_Work task:_ Copy out all of the data that follows, exactly as it appears.
--- Records for the exercise Enclosed Below ---
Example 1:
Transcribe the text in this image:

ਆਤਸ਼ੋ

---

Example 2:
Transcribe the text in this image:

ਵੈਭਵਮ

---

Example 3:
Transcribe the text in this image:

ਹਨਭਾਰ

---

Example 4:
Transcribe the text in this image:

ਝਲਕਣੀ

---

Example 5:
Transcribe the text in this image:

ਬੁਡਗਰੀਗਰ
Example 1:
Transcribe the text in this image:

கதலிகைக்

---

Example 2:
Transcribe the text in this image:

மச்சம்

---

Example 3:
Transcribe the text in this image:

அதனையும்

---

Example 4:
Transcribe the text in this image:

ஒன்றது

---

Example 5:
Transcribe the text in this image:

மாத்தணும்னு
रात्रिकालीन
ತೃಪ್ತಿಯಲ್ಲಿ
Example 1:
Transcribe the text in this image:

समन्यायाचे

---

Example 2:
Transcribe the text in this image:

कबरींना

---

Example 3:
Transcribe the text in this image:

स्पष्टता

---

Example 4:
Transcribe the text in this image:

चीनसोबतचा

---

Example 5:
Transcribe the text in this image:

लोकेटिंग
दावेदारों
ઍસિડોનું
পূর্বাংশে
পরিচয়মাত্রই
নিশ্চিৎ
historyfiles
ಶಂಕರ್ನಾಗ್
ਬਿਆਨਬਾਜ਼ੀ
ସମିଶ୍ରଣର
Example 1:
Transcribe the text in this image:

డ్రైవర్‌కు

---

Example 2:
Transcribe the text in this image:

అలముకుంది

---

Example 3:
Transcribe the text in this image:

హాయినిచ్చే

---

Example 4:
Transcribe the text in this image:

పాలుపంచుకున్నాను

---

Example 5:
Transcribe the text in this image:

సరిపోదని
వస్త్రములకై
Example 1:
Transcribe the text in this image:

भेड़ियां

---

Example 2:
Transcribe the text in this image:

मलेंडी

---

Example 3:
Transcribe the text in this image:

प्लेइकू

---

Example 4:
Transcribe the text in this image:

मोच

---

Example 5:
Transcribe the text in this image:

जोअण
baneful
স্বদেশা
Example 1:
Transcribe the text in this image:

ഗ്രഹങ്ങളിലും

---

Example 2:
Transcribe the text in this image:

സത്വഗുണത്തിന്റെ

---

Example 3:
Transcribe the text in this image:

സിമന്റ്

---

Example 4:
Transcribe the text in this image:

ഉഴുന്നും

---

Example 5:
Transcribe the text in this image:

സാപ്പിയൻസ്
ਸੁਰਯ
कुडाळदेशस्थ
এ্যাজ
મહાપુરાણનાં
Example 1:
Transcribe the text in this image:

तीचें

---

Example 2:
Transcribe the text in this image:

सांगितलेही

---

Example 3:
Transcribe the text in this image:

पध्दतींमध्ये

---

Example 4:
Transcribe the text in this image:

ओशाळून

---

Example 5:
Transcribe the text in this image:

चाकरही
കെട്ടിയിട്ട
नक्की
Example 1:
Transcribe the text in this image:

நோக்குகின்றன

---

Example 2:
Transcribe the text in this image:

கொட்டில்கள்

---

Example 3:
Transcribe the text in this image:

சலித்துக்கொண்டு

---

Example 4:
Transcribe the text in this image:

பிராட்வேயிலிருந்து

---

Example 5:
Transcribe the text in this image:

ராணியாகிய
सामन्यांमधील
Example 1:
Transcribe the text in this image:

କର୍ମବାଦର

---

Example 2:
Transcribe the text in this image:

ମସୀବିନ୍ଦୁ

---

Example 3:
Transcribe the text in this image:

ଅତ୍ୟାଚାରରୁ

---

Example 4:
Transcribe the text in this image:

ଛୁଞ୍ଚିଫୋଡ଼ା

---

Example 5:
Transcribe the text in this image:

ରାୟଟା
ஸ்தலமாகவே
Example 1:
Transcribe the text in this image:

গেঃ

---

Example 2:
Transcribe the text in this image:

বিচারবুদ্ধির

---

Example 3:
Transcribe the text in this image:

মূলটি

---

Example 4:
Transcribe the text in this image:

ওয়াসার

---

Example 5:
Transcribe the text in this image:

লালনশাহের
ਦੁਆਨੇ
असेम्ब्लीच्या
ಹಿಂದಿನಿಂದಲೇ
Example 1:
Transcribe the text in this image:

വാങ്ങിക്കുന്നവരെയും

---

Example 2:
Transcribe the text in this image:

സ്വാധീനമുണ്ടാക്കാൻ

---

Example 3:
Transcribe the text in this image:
--- End of Enclosed Records for the exercise ---
_Reply:_
Example 1:
Transcribe the text in this image:

ਆਤਸ਼ੋ

---

Example 2:
Transcribe the text in this image:

ਵੈਭਵਮ

---

Example 3:
Transcribe the text in this image:

ਹਨਭਾਰ

---

Example 4:
Transcribe the text in this image:

ਝਲਕਣੀ

---

Example 5:
Transcribe the text in this image:

ਬੁਡਗਰੀਗਰ
Example 1:
Transcribe the text in this image:

கதலிகைக்

---

Example 2:
Transcribe the text in this image:

மச்சம்

---

Example 3:
Transcribe the text in this image:

அதனையும்

---

Example 4:
Transcribe the text in this image:

ஒன்றது

---

Example 5:
Transcribe the text in this image:

மாத்தணும்னு
रात्रिकालीन
ತೃಪ್ತಿಯಲ್ಲಿ
Example 1:
Transcribe the text in this image:

समन्यायाचे

---

Example 2:
Transcribe the text in this image:

कबरींना

---

Example 3:
Transcribe the text in this image:

स्पष्टता

---

Example 4:
Transcribe the text in this image:

चीनसोबतचा

---

Example 5:
Transcribe the text in this image:

लोकेटिंग
दावेदारों
ઍસિડોનું
পূর্বাংশে
পরিচয়মাত্রই
নিশ্চিৎ
historyfiles
ಶಂಕರ್ನಾಗ್
ਬਿਆਨਬਾਜ਼ੀ
ସମିଶ୍ରଣର
Example 1:
Transcribe the text in this image:

డ్రైవర్‌కు

---

Example 2:
Transcribe the text in this image:

అలముకుంది

---

Example 3:
Transcribe the text in this image:

హాయినిచ్చే

---

Example 4:
Transcribe the text in this image:

పాలుపంచుకున్నాను

---

Example 5:
Transcribe the text in this image:

సరిపోదని
వస్త్రములకై
Example 1:
Transcribe the text in this image:

भेड़ियां

---

Example 2:
Transcribe the text in this image:

मलेंडी

---

Example 3:
Transcribe the text in this image:

प्लेइकू

---

Example 4:
Transcribe the text in this image:

मोच

---

Example 5:
Transcribe the text in this image:

जोअण
baneful
স্বদেশা
Example 1:
Transcribe the text in this image:

ഗ്രഹങ്ങളിലും

---

Example 2:
Transcribe the text in this image:

സത്വഗുണത്തിന്റെ

---

Example 3:
Transcribe the text in this image:

സിമന്റ്

---

Example 4:
Transcribe the text in this image:

ഉഴുന്നും

---

Example 5:
Transcribe the text in this image:

സാപ്പിയൻസ്
ਸੁਰਯ
कुडाळदेशस्थ
এ্যাজ
મહાપુરાણનાં
Example 1:
Transcribe the text in this image:

तीचें

---

Example 2:
Transcribe the text in this image:

सांगितलेही

---

Example 3:
Transcribe the text in this image:

पध्दतींमध्ये

---

Example 4:
Transcribe the text in this image:

ओशाळून

---

Example 5:
Transcribe the text in this image:

चाकरही
കെട്ടിയിട്ട
नक्की
Example 1:
Transcribe the text in this image:

நோக்குகின்றன

---

Example 2:
Transcribe the text in this image:

கொட்டில்கள்

---

Example 3:
Transcribe the text in this image:

சலித்துக்கொண்டு

---

Example 4:
Transcribe the text in this image:

பிராட்வேயிலிருந்து

---

Example 5:
Transcribe the text in this image:

ராணியாகிய
सामन्यांमधील
Example 1:
Transcribe the text in this image:

କର୍ମବାଦର

---

Example 2:
Transcribe the text in this image:

ମସୀବିନ୍ଦୁ

---

Example 3:
Transcribe the text in this image:

ଅତ୍ୟାଚାରରୁ

---

Example 4:
Transcribe the text in this image:

ଛୁଞ୍ଚିଫୋଡ଼ା

---

Example 5:
Transcribe the text in this image:

ରାୟଟା
ஸ்தலமாகவே
Example 1:
Transcribe the text in this image:

গেঃ

---

Example 2:
Transcribe the text in this image:

বিচারবুদ্ধির

---

Example 3:
Transcribe the text in this image:

মূলটি

---

Example 4:
Transcribe the text in this image:

ওয়াসার

---

Example 5:
Transcribe the text in this image:

লালনশাহের
ਦੁਆਨੇ
असेम्ब्लीच्या
ಹಿಂದಿನಿಂದಲೇ
Example 1:
Transcribe the text in this image:

വാങ്ങിക്കുന്നവരെയും

---

Example 2:
Transcribe the text in this image:

സ്വാധീനമുണ്ടാക്കാൻ

---

Example 3:
Transcribe the text in this image:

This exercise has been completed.